== THE RECORDS ==
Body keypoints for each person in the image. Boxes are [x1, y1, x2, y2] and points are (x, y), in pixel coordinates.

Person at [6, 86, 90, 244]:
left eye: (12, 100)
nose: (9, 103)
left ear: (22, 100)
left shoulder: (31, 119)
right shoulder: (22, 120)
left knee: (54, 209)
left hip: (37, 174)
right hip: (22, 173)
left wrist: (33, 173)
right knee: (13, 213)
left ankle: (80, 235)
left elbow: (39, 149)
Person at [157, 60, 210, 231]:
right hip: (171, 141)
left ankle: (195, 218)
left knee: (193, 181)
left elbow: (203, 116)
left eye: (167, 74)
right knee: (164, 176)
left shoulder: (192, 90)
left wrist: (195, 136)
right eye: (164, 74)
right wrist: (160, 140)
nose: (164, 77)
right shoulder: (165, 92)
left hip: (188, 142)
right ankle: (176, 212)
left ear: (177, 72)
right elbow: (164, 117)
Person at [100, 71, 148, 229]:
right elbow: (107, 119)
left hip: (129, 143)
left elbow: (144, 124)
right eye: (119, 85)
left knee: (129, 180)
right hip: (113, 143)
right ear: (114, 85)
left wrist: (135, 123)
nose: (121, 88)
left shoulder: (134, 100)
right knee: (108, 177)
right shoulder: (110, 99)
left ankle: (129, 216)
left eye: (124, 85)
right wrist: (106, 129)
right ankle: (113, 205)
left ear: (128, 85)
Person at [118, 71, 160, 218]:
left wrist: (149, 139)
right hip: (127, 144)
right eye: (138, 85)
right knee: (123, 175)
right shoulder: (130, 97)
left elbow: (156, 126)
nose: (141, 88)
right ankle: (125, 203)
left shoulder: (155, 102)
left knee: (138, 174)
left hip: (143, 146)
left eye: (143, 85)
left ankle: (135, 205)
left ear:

== EXERCISE DESCRIPTION ==
From the first line to the last, retype the data exactly.

== COMPLETED EXERCISE ==
Body keypoints for each person in the image. Boxes are [x1, y1, x2, y2] and points are (x, y), in pixel coordinates.

Person at [6, 86, 90, 244]:
left eye: (12, 100)
nose: (9, 103)
left ear: (22, 100)
left shoulder: (31, 119)
right shoulder: (22, 120)
left knee: (54, 209)
left hip: (37, 174)
right hip: (22, 173)
left wrist: (33, 173)
right knee: (13, 213)
left ankle: (80, 235)
left elbow: (39, 149)
Person at [157, 60, 210, 231]:
right hip: (171, 141)
left ankle: (195, 218)
left knee: (193, 181)
left elbow: (203, 116)
left eye: (167, 74)
right knee: (164, 176)
left shoulder: (192, 90)
left wrist: (195, 136)
right eye: (164, 74)
right wrist: (160, 140)
nose: (164, 77)
right shoulder: (165, 92)
left hip: (188, 142)
right ankle: (176, 212)
left ear: (177, 72)
right elbow: (164, 117)
Person at [100, 71, 148, 229]:
right elbow: (107, 119)
left hip: (129, 143)
left elbow: (144, 124)
right eye: (119, 85)
left knee: (129, 180)
right hip: (113, 143)
right ear: (114, 85)
left wrist: (135, 123)
nose: (121, 88)
left shoulder: (134, 100)
right knee: (108, 177)
right shoulder: (110, 99)
left ankle: (129, 216)
left eye: (124, 85)
right wrist: (106, 129)
right ankle: (113, 205)
left ear: (128, 85)
Person at [118, 71, 160, 218]:
left wrist: (149, 139)
right hip: (127, 144)
right eye: (138, 85)
right knee: (123, 175)
right shoulder: (130, 97)
left elbow: (156, 126)
nose: (141, 88)
right ankle: (125, 203)
left shoulder: (155, 102)
left knee: (138, 174)
left hip: (143, 146)
left eye: (143, 85)
left ankle: (135, 205)
left ear:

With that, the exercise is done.